There are no time limit when it comes to detentions in Sweden. The decision must however be reevaluated by the court every two weeks, unless "there are obvious reasons that this isn´t necessary."
The same court by the way, where the politicians act as judges.
And it is enough to go to court and watch a couple of negotiations to realize that the detention is an instrument used both liberally and carelessly by the Swedish judicial system. The detention problem, set in relation to the Assange case, is described by one of Swedens top lawyers Per E Samuelson in Swedish newspaper Svenska Dagbladet.
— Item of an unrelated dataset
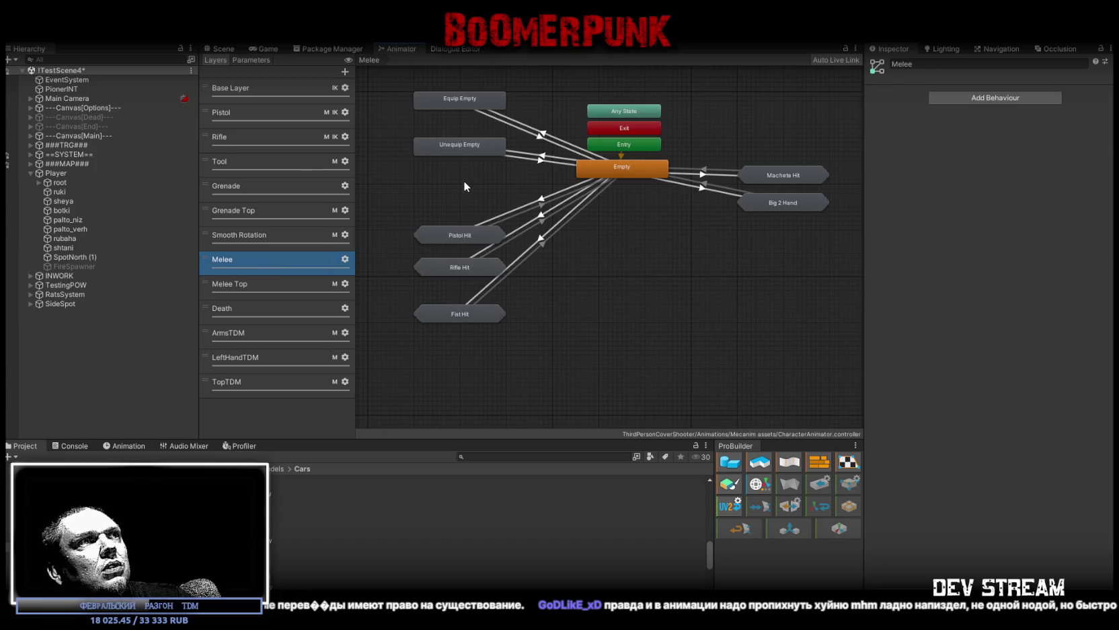
{"action": "left_click", "coordinate": [468, 237]}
He writes:
This kind of international attention is of course very damaging for Sweden as a state. Especially since Sweden cares for it´s reputation as a champion for human rights all around the world. No one wants to be seen as a hypocrite right? Still it seems our politicians are not particularly interested in doing something to correct the problems in our own backyard. The big question is if they even understand what is wrong?
On the other hand, those of us swedes, that for years and years have fought to draw attention to Sweden's crimes against human rights, whether it may be on issues about law or parental rights, are glad this is happening. It envokes hope that the international pressure can force Sweden to start questioning it´s own views on these matters. As we all know it´s much easier to find faults on others than seeing ones own.